##### Input records

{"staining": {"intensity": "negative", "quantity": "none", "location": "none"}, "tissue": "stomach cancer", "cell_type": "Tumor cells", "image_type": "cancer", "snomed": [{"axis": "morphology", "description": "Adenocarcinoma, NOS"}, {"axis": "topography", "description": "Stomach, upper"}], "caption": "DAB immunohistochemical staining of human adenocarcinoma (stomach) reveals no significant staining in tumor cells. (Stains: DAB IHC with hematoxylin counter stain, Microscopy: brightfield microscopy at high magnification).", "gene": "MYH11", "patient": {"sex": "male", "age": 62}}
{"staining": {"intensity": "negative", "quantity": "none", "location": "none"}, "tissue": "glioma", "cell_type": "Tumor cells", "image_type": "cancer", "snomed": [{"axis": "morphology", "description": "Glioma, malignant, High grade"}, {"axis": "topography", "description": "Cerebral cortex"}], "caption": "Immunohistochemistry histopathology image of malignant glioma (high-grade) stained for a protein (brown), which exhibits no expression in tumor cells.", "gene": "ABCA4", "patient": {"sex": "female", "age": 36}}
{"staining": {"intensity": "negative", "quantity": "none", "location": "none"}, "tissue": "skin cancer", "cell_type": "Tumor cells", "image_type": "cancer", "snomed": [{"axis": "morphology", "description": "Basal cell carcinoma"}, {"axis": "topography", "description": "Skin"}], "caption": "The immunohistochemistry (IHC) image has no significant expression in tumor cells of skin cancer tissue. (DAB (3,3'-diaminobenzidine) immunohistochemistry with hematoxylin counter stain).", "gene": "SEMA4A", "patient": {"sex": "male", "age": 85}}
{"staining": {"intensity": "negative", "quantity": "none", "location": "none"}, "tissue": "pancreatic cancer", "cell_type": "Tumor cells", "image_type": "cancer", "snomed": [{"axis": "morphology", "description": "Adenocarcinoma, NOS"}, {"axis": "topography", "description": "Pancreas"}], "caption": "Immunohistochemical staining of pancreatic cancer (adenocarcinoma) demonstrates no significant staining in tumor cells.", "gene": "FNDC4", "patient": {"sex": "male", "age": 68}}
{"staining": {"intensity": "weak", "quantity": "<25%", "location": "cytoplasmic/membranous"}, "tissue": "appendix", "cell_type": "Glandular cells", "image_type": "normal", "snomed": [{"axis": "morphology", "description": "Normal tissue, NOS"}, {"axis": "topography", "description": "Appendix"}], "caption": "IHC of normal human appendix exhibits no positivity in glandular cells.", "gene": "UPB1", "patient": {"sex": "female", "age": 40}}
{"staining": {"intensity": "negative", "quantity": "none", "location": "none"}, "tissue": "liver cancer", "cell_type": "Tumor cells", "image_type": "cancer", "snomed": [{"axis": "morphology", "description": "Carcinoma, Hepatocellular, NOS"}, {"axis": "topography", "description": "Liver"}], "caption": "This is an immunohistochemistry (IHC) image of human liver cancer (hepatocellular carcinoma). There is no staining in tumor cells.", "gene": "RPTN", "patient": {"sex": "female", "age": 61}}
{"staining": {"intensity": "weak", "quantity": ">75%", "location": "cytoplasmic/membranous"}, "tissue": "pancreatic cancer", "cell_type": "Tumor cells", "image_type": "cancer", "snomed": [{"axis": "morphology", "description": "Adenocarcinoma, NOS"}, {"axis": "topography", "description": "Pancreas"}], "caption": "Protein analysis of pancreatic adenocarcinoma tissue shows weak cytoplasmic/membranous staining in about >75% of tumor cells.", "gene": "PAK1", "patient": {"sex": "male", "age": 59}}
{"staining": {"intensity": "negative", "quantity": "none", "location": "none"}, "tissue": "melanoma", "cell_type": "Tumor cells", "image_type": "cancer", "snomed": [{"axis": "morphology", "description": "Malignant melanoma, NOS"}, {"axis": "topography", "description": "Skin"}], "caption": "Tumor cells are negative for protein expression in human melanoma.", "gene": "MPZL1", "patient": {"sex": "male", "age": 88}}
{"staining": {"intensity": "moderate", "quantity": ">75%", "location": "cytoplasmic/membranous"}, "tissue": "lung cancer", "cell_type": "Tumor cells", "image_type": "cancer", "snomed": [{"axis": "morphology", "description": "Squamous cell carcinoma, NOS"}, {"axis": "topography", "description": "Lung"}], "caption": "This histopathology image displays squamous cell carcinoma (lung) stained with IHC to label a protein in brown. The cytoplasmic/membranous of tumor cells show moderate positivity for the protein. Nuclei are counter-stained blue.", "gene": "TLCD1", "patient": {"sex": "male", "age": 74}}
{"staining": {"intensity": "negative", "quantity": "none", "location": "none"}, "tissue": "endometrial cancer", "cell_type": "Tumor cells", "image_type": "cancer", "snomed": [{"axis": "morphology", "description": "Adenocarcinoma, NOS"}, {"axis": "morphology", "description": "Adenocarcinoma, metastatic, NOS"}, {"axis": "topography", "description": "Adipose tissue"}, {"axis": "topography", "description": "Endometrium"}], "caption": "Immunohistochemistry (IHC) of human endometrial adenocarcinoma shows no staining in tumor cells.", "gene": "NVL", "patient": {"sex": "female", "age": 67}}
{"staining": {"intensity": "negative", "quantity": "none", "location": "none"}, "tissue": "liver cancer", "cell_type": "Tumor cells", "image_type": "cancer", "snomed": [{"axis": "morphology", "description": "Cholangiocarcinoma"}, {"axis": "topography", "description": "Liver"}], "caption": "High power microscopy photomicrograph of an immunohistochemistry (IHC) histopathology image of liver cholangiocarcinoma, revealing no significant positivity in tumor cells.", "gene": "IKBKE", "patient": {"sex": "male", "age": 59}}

##########

**The problem:** Please quote every record above exactly as it appears.

**Output for this task:**
{"staining": {"intensity": "negative", "quantity": "none", "location": "none"}, "tissue": "stomach cancer", "cell_type": "Tumor cells", "image_type": "cancer", "snomed": [{"axis": "morphology", "description": "Adenocarcinoma, NOS"}, {"axis": "topography", "description": "Stomach, upper"}], "caption": "DAB immunohistochemical staining of human adenocarcinoma (stomach) reveals no significant staining in tumor cells. (Stains: DAB IHC with hematoxylin counter stain, Microscopy: brightfield microscopy at high magnification).", "gene": "MYH11", "patient": {"sex": "male", "age": 62}}
{"staining": {"intensity": "negative", "quantity": "none", "location": "none"}, "tissue": "glioma", "cell_type": "Tumor cells", "image_type": "cancer", "snomed": [{"axis": "morphology", "description": "Glioma, malignant, High grade"}, {"axis": "topography", "description": "Cerebral cortex"}], "caption": "Immunohistochemistry histopathology image of malignant glioma (high-grade) stained for a protein (brown), which exhibits no expression in tumor cells.", "gene": "ABCA4", "patient": {"sex": "female", "age": 36}}
{"staining": {"intensity": "negative", "quantity": "none", "location": "none"}, "tissue": "skin cancer", "cell_type": "Tumor cells", "image_type": "cancer", "snomed": [{"axis": "morphology", "description": "Basal cell carcinoma"}, {"axis": "topography", "description": "Skin"}], "caption": "The immunohistochemistry (IHC) image has no significant expression in tumor cells of skin cancer tissue. (DAB (3,3'-diaminobenzidine) immunohistochemistry with hematoxylin counter stain).", "gene": "SEMA4A", "patient": {"sex": "male", "age": 85}}
{"staining": {"intensity": "negative", "quantity": "none", "location": "none"}, "tissue": "pancreatic cancer", "cell_type": "Tumor cells", "image_type": "cancer", "snomed": [{"axis": "morphology", "description": "Adenocarcinoma, NOS"}, {"axis": "topography", "description": "Pancreas"}], "caption": "Immunohistochemical staining of pancreatic cancer (adenocarcinoma) demonstrates no significant staining in tumor cells.", "gene": "FNDC4", "patient": {"sex": "male", "age": 68}}
{"staining": {"intensity": "weak", "quantity": "<25%", "location": "cytoplasmic/membranous"}, "tissue": "appendix", "cell_type": "Glandular cells", "image_type": "normal", "snomed": [{"axis": "morphology", "description": "Normal tissue, NOS"}, {"axis": "topography", "description": "Appendix"}], "caption": "IHC of normal human appendix exhibits no positivity in glandular cells.", "gene": "UPB1", "patient": {"sex": "female", "age": 40}}
{"staining": {"intensity": "negative", "quantity": "none", "location": "none"}, "tissue": "liver cancer", "cell_type": "Tumor cells", "image_type": "cancer", "snomed": [{"axis": "morphology", "description": "Carcinoma, Hepatocellular, NOS"}, {"axis": "topography", "description": "Liver"}], "caption": "This is an immunohistochemistry (IHC) image of human liver cancer (hepatocellular carcinoma). There is no staining in tumor cells.", "gene": "RPTN", "patient": {"sex": "female", "age": 61}}
{"staining": {"intensity": "weak", "quantity": ">75%", "location": "cytoplasmic/membranous"}, "tissue": "pancreatic cancer", "cell_type": "Tumor cells", "image_type": "cancer", "snomed": [{"axis": "morphology", "description": "Adenocarcinoma, NOS"}, {"axis": "topography", "description": "Pancreas"}], "caption": "Protein analysis of pancreatic adenocarcinoma tissue shows weak cytoplasmic/membranous staining in about >75% of tumor cells.", "gene": "PAK1", "patient": {"sex": "male", "age": 59}}
{"staining": {"intensity": "negative", "quantity": "none", "location": "none"}, "tissue": "melanoma", "cell_type": "Tumor cells", "image_type": "cancer", "snomed": [{"axis": "morphology", "description": "Malignant melanoma, NOS"}, {"axis": "topography", "description": "Skin"}], "caption": "Tumor cells are negative for protein expression in human melanoma.", "gene": "MPZL1", "patient": {"sex": "male", "age": 88}}
{"staining": {"intensity": "moderate", "quantity": ">75%", "location": "cytoplasmic/membranous"}, "tissue": "lung cancer", "cell_type": "Tumor cells", "image_type": "cancer", "snomed": [{"axis": "morphology", "description": "Squamous cell carcinoma, NOS"}, {"axis": "topography", "description": "Lung"}], "caption": "This histopathology image displays squamous cell carcinoma (lung) stained with IHC to label a protein in brown. The cytoplasmic/membranous of tumor cells show moderate positivity for the protein. Nuclei are counter-stained blue.", "gene": "TLCD1", "patient": {"sex": "male", "age": 74}}
{"staining": {"intensity": "negative", "quantity": "none", "location": "none"}, "tissue": "endometrial cancer", "cell_type": "Tumor cells", "image_type": "cancer", "snomed": [{"axis": "morphology", "description": "Adenocarcinoma, NOS"}, {"axis": "morphology", "description": "Adenocarcinoma, metastatic, NOS"}, {"axis": "topography", "description": "Adipose tissue"}, {"axis": "topography", "description": "Endometrium"}], "caption": "Immunohistochemistry (IHC) of human endometrial adenocarcinoma shows no staining in tumor cells.", "gene": "NVL", "patient": {"sex": "female", "age": 67}}
{"staining": {"intensity": "negative", "quantity": "none", "location": "none"}, "tissue": "liver cancer", "cell_type": "Tumor cells", "image_type": "cancer", "snomed": [{"axis": "morphology", "description": "Cholangiocarcinoma"}, {"axis": "topography", "description": "Liver"}], "caption": "High power microscopy photomicrograph of an immunohistochemistry (IHC) histopathology image of liver cholangiocarcinoma, revealing no significant positivity in tumor cells.", "gene": "IKBKE", "patient": {"sex": "male", "age": 59}}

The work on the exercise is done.